NMCB-7 Corpsmen Breathe Life and Health into Afghan Villages
Story Number: NNS070831-08
Release Date: 8/31/2007 11:56:00 AM
From Naval Mobile Construction Battalion 7 Public Affairs
BAGRAM, Afghanistan (NNS) -- After a special forces team secured a compound in a local village outside a forward operating base in Afghanistan, Aug. 15, a medical team prepared to move in.
The team included Navy Independent Duty Hospital Corpsman 1st Class (SW/AW) Jennifer Kraus, a nurse practitioner who also acts as a veterinarian, an Army medic, doctor, dentist and dental technician.
Almost as soon as the move-in was completed, patients began to arrive to receive much needed medical attention.
The patients were first searched to ensure they were not carrying any weapons. Once cleared, the patients were moved to the triage area where they were assessed and treated.
For the local population, this was a rare opportunity to receive treatment and medication, as they were living in poor conditions, which included no running water or electricity.

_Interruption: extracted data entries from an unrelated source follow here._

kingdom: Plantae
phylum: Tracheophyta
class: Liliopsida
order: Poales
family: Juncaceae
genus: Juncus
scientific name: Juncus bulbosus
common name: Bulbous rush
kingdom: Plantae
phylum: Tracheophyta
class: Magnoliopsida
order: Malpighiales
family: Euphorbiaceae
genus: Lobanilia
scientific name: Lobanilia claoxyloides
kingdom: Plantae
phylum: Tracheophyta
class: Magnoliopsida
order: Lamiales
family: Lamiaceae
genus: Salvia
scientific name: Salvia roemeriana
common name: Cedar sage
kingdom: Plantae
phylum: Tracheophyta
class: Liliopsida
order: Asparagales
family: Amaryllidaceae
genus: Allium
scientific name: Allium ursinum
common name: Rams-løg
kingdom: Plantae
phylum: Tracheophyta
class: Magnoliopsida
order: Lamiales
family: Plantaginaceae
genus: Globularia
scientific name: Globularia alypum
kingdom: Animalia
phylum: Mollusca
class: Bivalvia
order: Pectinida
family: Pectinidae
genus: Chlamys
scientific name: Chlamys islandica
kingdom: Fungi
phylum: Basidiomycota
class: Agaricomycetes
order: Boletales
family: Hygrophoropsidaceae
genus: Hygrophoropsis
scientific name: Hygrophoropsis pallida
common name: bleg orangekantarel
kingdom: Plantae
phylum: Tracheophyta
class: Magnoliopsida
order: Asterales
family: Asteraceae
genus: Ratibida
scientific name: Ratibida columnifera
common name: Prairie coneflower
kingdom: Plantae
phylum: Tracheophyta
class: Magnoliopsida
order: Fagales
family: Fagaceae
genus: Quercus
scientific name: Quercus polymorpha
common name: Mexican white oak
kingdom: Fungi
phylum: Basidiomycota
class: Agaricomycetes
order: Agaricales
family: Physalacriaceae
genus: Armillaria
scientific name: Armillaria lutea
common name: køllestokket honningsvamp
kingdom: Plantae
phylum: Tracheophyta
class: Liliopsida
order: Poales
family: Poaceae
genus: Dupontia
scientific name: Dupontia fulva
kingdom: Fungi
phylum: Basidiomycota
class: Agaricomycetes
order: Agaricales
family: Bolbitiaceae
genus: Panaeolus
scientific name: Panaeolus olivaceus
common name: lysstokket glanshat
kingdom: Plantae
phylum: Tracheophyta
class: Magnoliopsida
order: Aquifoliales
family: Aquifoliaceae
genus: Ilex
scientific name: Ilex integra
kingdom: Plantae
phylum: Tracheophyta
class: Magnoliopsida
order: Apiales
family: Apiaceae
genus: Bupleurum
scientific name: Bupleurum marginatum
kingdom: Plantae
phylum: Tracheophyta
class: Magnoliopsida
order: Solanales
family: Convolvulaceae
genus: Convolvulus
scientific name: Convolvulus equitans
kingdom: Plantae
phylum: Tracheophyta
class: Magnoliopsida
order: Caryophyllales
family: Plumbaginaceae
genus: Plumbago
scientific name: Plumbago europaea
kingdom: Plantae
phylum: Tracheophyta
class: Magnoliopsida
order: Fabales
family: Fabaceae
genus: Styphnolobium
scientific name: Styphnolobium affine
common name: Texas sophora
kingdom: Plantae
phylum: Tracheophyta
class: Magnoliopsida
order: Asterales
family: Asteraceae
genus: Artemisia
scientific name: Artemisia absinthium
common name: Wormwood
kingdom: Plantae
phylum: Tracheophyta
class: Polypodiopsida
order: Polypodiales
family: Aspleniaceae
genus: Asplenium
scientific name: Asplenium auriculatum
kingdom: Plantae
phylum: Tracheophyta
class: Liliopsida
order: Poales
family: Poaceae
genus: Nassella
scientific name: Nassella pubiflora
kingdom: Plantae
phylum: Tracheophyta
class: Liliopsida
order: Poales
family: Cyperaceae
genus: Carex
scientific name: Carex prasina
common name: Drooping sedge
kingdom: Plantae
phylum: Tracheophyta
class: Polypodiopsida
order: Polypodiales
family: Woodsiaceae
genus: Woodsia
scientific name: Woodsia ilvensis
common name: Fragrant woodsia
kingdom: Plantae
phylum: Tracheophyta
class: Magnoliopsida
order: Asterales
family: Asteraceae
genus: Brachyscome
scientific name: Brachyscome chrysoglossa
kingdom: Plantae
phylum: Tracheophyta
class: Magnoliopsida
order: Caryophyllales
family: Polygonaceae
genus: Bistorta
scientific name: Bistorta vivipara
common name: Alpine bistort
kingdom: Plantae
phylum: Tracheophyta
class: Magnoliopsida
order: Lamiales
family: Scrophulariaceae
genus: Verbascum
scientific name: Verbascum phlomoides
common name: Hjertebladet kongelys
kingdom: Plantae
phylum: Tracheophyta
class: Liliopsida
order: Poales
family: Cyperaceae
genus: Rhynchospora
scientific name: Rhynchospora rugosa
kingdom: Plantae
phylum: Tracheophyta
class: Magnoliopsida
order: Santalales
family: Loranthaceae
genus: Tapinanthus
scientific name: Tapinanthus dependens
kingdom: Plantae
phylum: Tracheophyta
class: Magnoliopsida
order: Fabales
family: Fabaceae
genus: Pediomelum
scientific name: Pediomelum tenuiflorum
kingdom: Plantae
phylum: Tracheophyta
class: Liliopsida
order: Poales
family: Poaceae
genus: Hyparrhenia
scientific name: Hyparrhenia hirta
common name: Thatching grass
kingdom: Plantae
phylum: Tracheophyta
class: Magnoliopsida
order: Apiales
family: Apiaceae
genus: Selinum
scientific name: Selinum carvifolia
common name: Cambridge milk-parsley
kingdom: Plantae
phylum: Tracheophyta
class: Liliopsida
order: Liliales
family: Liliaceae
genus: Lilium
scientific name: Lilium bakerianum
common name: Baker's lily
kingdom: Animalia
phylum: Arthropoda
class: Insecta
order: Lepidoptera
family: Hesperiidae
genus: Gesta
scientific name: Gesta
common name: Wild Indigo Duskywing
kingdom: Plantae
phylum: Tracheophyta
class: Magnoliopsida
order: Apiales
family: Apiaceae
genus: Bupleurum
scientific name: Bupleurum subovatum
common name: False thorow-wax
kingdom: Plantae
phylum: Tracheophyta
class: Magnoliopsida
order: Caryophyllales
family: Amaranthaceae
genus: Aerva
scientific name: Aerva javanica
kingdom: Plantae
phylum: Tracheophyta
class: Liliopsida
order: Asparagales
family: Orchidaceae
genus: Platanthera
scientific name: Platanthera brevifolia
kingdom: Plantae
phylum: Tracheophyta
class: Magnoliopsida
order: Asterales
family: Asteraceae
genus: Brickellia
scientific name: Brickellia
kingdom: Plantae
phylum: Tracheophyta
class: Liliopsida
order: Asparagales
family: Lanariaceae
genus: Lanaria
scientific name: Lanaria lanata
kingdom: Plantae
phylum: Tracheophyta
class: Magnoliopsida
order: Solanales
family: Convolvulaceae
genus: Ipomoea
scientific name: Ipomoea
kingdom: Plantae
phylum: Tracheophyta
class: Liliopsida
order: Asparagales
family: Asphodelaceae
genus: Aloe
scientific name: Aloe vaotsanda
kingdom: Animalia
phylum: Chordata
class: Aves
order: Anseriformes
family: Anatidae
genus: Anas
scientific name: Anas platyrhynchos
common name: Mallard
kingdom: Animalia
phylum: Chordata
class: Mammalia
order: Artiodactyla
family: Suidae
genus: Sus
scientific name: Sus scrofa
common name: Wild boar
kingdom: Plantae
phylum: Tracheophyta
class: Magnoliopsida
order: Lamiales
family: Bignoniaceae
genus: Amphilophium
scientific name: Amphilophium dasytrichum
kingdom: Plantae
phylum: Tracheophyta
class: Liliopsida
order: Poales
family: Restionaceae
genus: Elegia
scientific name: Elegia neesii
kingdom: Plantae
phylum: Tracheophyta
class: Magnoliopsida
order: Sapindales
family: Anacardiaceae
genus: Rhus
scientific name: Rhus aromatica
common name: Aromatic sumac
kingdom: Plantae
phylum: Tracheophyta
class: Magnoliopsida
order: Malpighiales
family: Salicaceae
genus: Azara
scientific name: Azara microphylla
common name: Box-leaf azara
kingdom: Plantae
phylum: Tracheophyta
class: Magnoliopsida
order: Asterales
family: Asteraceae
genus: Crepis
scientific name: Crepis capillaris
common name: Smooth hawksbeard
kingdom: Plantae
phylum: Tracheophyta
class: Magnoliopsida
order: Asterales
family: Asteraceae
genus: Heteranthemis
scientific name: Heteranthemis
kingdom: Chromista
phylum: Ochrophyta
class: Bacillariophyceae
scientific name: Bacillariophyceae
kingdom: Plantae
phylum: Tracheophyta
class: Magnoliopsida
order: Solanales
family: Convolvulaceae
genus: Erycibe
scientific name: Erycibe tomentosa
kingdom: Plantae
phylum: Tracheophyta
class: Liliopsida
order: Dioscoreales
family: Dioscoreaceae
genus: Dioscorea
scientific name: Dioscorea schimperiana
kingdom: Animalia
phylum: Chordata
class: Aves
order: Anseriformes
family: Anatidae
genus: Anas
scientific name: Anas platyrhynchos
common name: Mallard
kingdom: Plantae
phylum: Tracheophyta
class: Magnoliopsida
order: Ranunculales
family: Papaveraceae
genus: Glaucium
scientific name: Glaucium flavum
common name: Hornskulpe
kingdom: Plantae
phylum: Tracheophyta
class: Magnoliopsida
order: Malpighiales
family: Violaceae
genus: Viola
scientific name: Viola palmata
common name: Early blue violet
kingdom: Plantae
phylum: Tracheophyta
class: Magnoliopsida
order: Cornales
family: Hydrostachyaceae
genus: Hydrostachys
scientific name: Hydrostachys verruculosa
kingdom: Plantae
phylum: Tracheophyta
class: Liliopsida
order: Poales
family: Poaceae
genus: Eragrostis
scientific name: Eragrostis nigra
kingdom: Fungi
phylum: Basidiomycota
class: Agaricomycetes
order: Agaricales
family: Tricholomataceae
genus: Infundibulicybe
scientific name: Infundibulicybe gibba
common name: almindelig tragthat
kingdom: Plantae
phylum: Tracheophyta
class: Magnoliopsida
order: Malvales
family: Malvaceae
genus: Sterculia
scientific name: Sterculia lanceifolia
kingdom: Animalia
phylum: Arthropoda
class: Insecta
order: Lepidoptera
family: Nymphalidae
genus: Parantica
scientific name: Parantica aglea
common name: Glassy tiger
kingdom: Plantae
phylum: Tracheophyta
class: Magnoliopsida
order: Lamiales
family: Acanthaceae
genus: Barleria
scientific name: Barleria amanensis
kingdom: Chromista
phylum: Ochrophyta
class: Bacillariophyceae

The medical staff was also able to treat the children for common ailments due to malnutrition.
“Most of the villagers were not shy and were very curious about the visitors to their area,” said Kraus. “The role of the female providers was instrumental in the completion of this mission as the culture in the area forbids women from being seen by any man other than their husband. The female providers therefore were able to give much needed medical attention to the women of the village.”
An interpreter was on hand and made triaging and treating patients much easier.
The local patients continued to show up for treatment until all medical supplies were expended. Throughout the course of the first day, 869 patients received medical treatment for their ailments. The most common of ailments treated included fever, chills, headaches and other minor problems.
The second day outside the wire provided the medical staff an opportunity to bring medical care to a village with a few more amenities than the previous site.
“This village had a well with potable water within walking distance of the home, a luxury for many villages,” said Kraus. “The special forces Soldiers were again on hand to set up a secure location to provide treatment and to search prospective patients.”
The second day saw many more patients, totaling 2,084, including men, women and children. Many displayed the same medical issues as the previous day.
“The locals were so grateful for the help that they brought lunch to the medical staff as a gesture of thanks,” described Kraus.
At the end of the day, the medical staff began their convoy back to the forward operating base.
“Along the way, children were running alongside the convoy thanking the staff for all they had done,” said Kraus. “For the medical staff, this provided a feeling of fulfillment and pride knowing that we had done well and made a difference in someone’s life.”